Staunton, January 27 – Russia’s attraction of labor migrants from the former Soviet republics in recent years was “the main and most reliable integration instrument” Moscow had over that space, but now, thanks to the collapse of the economy and harsh restrictions on immigration, Russia has lost both migrants and that source of attraction as well.
As a result, Semyon Novoprudsky says in Gazeta, the departure of migrant workers and the unlikelihood that many of them will ever return marks the final destruction of “the Soviet empire,” parts of which – such as Ukraine in particular — some in Moscow at the same time “strongly want to restore.”
Prior to the annexation of Crimea and Russia’s intervention in Ukraine more generally, the central issue in the Russian media was not the Sochi Olympics but rather the impact of labor migrants on Russian society and what Moscow should do about them. Many were afraid that the migrant workers were overwhelming Russian cities.

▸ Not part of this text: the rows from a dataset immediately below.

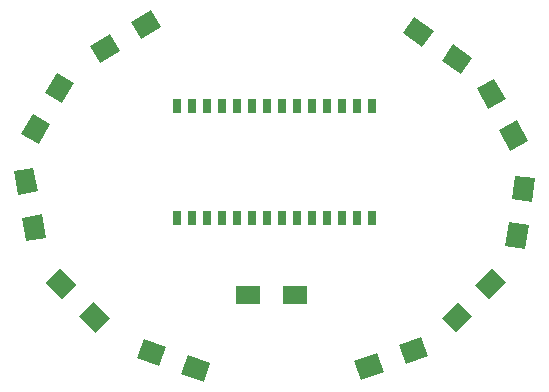
<source format=gbp>
G04 #@! TF.FileFunction,Paste,Bot*
%FSLAX46Y46*%
G04 Gerber Fmt 4.6, Leading zero omitted, Abs format (unit mm)*
G04 Created by KiCad (PCBNEW 4.0.7) date 06/13/18 17:28:52*
%MOMM*%
%LPD*%
G01*
G04 APERTURE LIST*
%ADD10C,0.100000*%
%ADD11R,2.000000X1.600000*%
%ADD12R,0.762000X1.143000*%
G04 APERTURE END LIST*
D10*
G36*
X118360280Y-109037638D02*
X119562362Y-110239720D01*
X118148148Y-111653934D01*
X116946066Y-110451852D01*
X118360280Y-109037638D01*
X118360280Y-109037638D01*
G37*
G36*
X115531852Y-111866066D02*
X116733934Y-113068148D01*
X115319720Y-114482362D01*
X114117638Y-113280280D01*
X115531852Y-111866066D01*
X115531852Y-111866066D01*
G37*
G36*
X112383360Y-114824701D02*
X112964795Y-116422179D01*
X111085410Y-117106219D01*
X110503975Y-115508741D01*
X112383360Y-114824701D01*
X112383360Y-114824701D01*
G37*
G36*
X108624590Y-116192781D02*
X109206025Y-117790259D01*
X107326640Y-118474299D01*
X106745205Y-116876821D01*
X108624590Y-116192781D01*
X108624590Y-116192781D01*
G37*
G36*
X120352791Y-101177899D02*
X122036247Y-101414493D01*
X121757901Y-103395029D01*
X120074445Y-103158435D01*
X120352791Y-101177899D01*
X120352791Y-101177899D01*
G37*
G36*
X119796099Y-105138971D02*
X121479555Y-105375565D01*
X121201209Y-107356101D01*
X119517753Y-107119507D01*
X119796099Y-105138971D01*
X119796099Y-105138971D01*
G37*
G36*
X117094080Y-93762208D02*
X118595091Y-92964107D01*
X119534034Y-94730002D01*
X118033023Y-95528103D01*
X117094080Y-93762208D01*
X117094080Y-93762208D01*
G37*
G36*
X118971966Y-97293998D02*
X120472977Y-96495897D01*
X121411920Y-98261792D01*
X119910909Y-99059893D01*
X118971966Y-97293998D01*
X118971966Y-97293998D01*
G37*
G36*
X110847004Y-89145550D02*
X111822084Y-87752991D01*
X113460388Y-88900144D01*
X112485308Y-90292703D01*
X110847004Y-89145550D01*
X110847004Y-89145550D01*
G37*
G36*
X114123612Y-91439856D02*
X115098692Y-90047297D01*
X116736996Y-91194450D01*
X115761916Y-92587009D01*
X114123612Y-91439856D01*
X114123612Y-91439856D01*
G37*
G36*
X89549076Y-87171878D02*
X90399076Y-88644122D01*
X88667026Y-89644122D01*
X87817026Y-88171878D01*
X89549076Y-87171878D01*
X89549076Y-87171878D01*
G37*
G36*
X86084974Y-89171878D02*
X86934974Y-90644122D01*
X85202924Y-91644122D01*
X84352924Y-90171878D01*
X86084974Y-89171878D01*
X86084974Y-89171878D01*
G37*
G36*
X81535878Y-92480924D02*
X83008122Y-93330924D01*
X82008122Y-95062974D01*
X80535878Y-94212974D01*
X81535878Y-92480924D01*
X81535878Y-92480924D01*
G37*
G36*
X79535878Y-95945026D02*
X81008122Y-96795026D01*
X80008122Y-98527076D01*
X78535878Y-97677076D01*
X79535878Y-95945026D01*
X79535878Y-95945026D01*
G37*
G36*
X77889969Y-100825177D02*
X79564142Y-100529975D01*
X79911439Y-102499591D01*
X78237266Y-102794793D01*
X77889969Y-100825177D01*
X77889969Y-100825177D01*
G37*
G36*
X78584561Y-104764409D02*
X80258734Y-104469207D01*
X80606031Y-106438823D01*
X78931858Y-106734025D01*
X78584561Y-104764409D01*
X78584561Y-104764409D01*
G37*
G36*
X80589638Y-110239720D02*
X81791720Y-109037638D01*
X83205934Y-110451852D01*
X82003852Y-111653934D01*
X80589638Y-110239720D01*
X80589638Y-110239720D01*
G37*
G36*
X83418066Y-113068148D02*
X84620148Y-111866066D01*
X86034362Y-113280280D01*
X84832280Y-114482362D01*
X83418066Y-113068148D01*
X83418066Y-113068148D01*
G37*
G36*
X88330205Y-116612679D02*
X88911640Y-115015201D01*
X90791025Y-115699241D01*
X90209590Y-117296719D01*
X88330205Y-116612679D01*
X88330205Y-116612679D01*
G37*
G36*
X92088975Y-117980759D02*
X92670410Y-116383281D01*
X94549795Y-117067321D01*
X93968360Y-118664799D01*
X92088975Y-117980759D01*
X92088975Y-117980759D01*
G37*
D11*
X101745800Y-111252000D03*
X97745800Y-111252000D03*
D12*
X91745000Y-95250200D03*
X93015000Y-95250200D03*
X94285000Y-95250200D03*
X95555000Y-95250200D03*
X96825000Y-95250200D03*
X98095000Y-95250200D03*
X99365000Y-95250200D03*
X100635000Y-95250200D03*
X101905000Y-95250200D03*
X103175000Y-95250200D03*
X105715000Y-95250200D03*
X104445000Y-95250200D03*
X106985000Y-95250200D03*
X108255000Y-95250200D03*
X108255000Y-104775200D03*
X106985000Y-104775200D03*
X105715000Y-104775200D03*
X104445000Y-104775200D03*
X103175000Y-104775200D03*
X101905000Y-104775200D03*
X100635000Y-104775200D03*
X99365000Y-104775200D03*
X98095000Y-104775200D03*
X96825000Y-104775200D03*
X95555000Y-104775200D03*
X94285000Y-104775200D03*
X93015000Y-104775200D03*
X91745000Y-104775200D03*
M02*

</source>
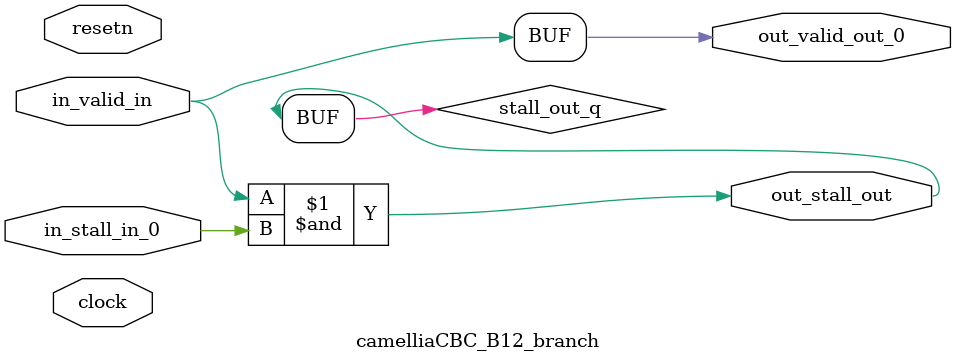
<source format=sv>



(* altera_attribute = "-name AUTO_SHIFT_REGISTER_RECOGNITION OFF; -name MESSAGE_DISABLE 10036; -name MESSAGE_DISABLE 10037; -name MESSAGE_DISABLE 14130; -name MESSAGE_DISABLE 14320; -name MESSAGE_DISABLE 15400; -name MESSAGE_DISABLE 14130; -name MESSAGE_DISABLE 10036; -name MESSAGE_DISABLE 12020; -name MESSAGE_DISABLE 12030; -name MESSAGE_DISABLE 12010; -name MESSAGE_DISABLE 12110; -name MESSAGE_DISABLE 14320; -name MESSAGE_DISABLE 13410; -name MESSAGE_DISABLE 113007; -name MESSAGE_DISABLE 10958" *)
module camelliaCBC_B12_branch (
    input wire [0:0] in_stall_in_0,
    input wire [0:0] in_valid_in,
    output wire [0:0] out_stall_out,
    output wire [0:0] out_valid_out_0,
    input wire clock,
    input wire resetn
    );

    wire [0:0] stall_out_q;


    // stall_out(LOGICAL,6)
    assign stall_out_q = in_valid_in & in_stall_in_0;

    // out_stall_out(GPOUT,4)
    assign out_stall_out = stall_out_q;

    // out_valid_out_0(GPOUT,5)
    assign out_valid_out_0 = in_valid_in;

endmodule

</source>
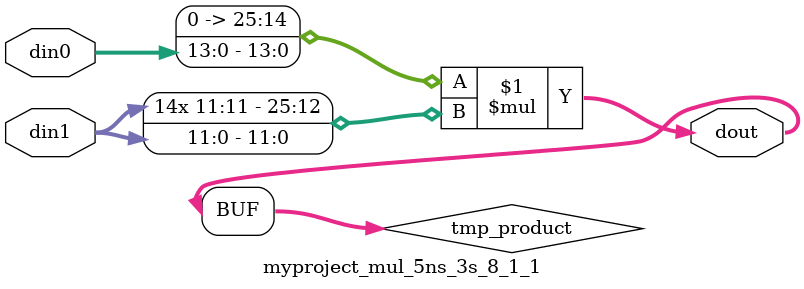
<source format=v>

`timescale 1 ns / 1 ps

 module myproject_mul_5ns_3s_8_1_1(din0, din1, dout);
parameter ID = 1;
parameter NUM_STAGE = 0;
parameter din0_WIDTH = 14;
parameter din1_WIDTH = 12;
parameter dout_WIDTH = 26;

input [din0_WIDTH - 1 : 0] din0; 
input [din1_WIDTH - 1 : 0] din1; 
output [dout_WIDTH - 1 : 0] dout;

wire signed [dout_WIDTH - 1 : 0] tmp_product;

























assign tmp_product = $signed({1'b0, din0}) * $signed(din1);










assign dout = tmp_product;





















endmodule

</source>
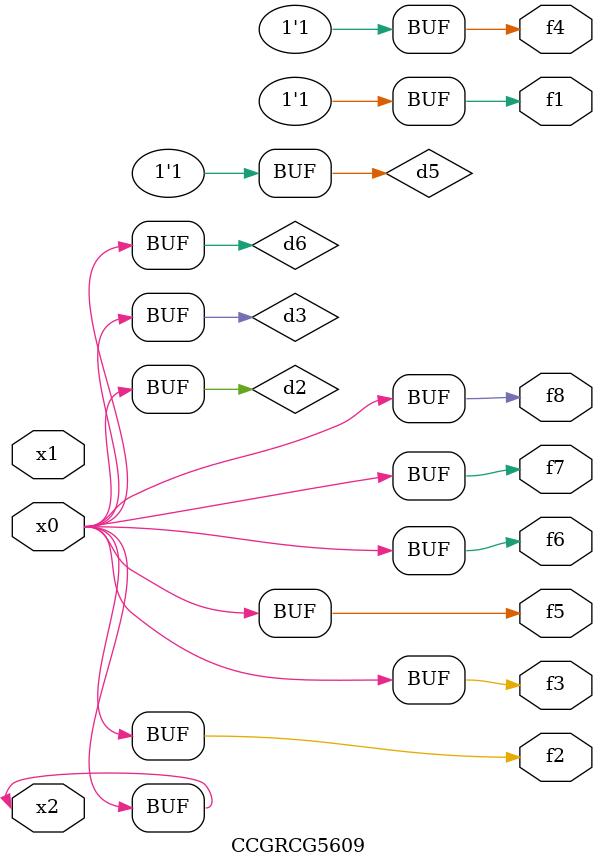
<source format=v>
module CCGRCG5609(
	input x0, x1, x2,
	output f1, f2, f3, f4, f5, f6, f7, f8
);

	wire d1, d2, d3, d4, d5, d6;

	xnor (d1, x2);
	buf (d2, x0, x2);
	and (d3, x0);
	xnor (d4, x1, x2);
	nand (d5, d1, d3);
	buf (d6, d2, d3);
	assign f1 = d5;
	assign f2 = d6;
	assign f3 = d6;
	assign f4 = d5;
	assign f5 = d6;
	assign f6 = d6;
	assign f7 = d6;
	assign f8 = d6;
endmodule

</source>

That led to pogroms and to demands that the labor migrants be sent home, but “the ruble turned out to be more frightening than the pogrom,” and with its collapse, “the Russian labor market rapidly lost its importance for unskilled migrants” and ultimately for more skilled ones as well.
Given Russia’s economic problems, the journalist points out, “Ukrainian migrants rapidly shifted their attention to Poland and other EU countries; the Tajiks and…the Uzbeks preferred to return home or go to Kazakhstan. And besides this, people from Central Asian countries began more frequently to migrate to China.”
And higher skilled immigrants followed when it became obvious that Russia was no longer “in a position to pay them their promised salaries.” Moreover, just as the economy was entering its crisis, the Russian authorities tightened the rules governing migrant workers and that sent their number plummeting as well and for a long time to come.
Before Ukraine, migrants were so important as a source of integration in the post-Soviet space that the Kyrgyzstan government held an emergency meeting when Moscow closed the Cherkizov market and cash transfers from labor migrants in Russia constituted “more than half of the GDP” of Tajikistan.
“That is real dependence,” Novoprudsky says, dependence far in excess of anything that the Customs Union or Eurasian Economics Union could ensure. And it came without the costs involved of dispatching “polite little green men to demonstrate the power of ‘the empire,” indeed without Moscow having to do anything at all.
But the economic crisis combined with Russian xenophobia has meant that the nationalists’ cry of a year ago, “Stop Feeding the Caucasus!” now needs to be updated and in a way not helpful to Russia. Now, Russians can’t do it because now in place of the Caucasus, they have the burden of “feeding” Crimea or the Donbass.
Despite what some think, Russians are “losing their own real last fundamental competitive advantage for post-Soviet states – an attractive labor market for the residents of those countries which are even poorer.” Some will still be desperate enough to come, but far fewer.
That isn’t the main problem, however. Migrant flows say something about the kind of societies people want: People who move from one country to another do so because they prefer their options in the latter. Consequently, countries which attract people have an advantage over those that don’t.
Until recently, Russia was among the countries labor migrants most often wanted to go and that represented “possibly its only economic achievement after the disintegration of the USSR.” Now, unless Moscow changes course, “Russia will finally become for its neighbor simply a large alien country and a dangerous one too if one thinks about Georgia and Ukraine.”
Many people do not realize that after 1991, Russia was not a country with a net outflow of population. For all the past 24 years, more people have come than left. But now it appears, Novoprudsky says, that the current Russian government has decided to “correct” that achievement.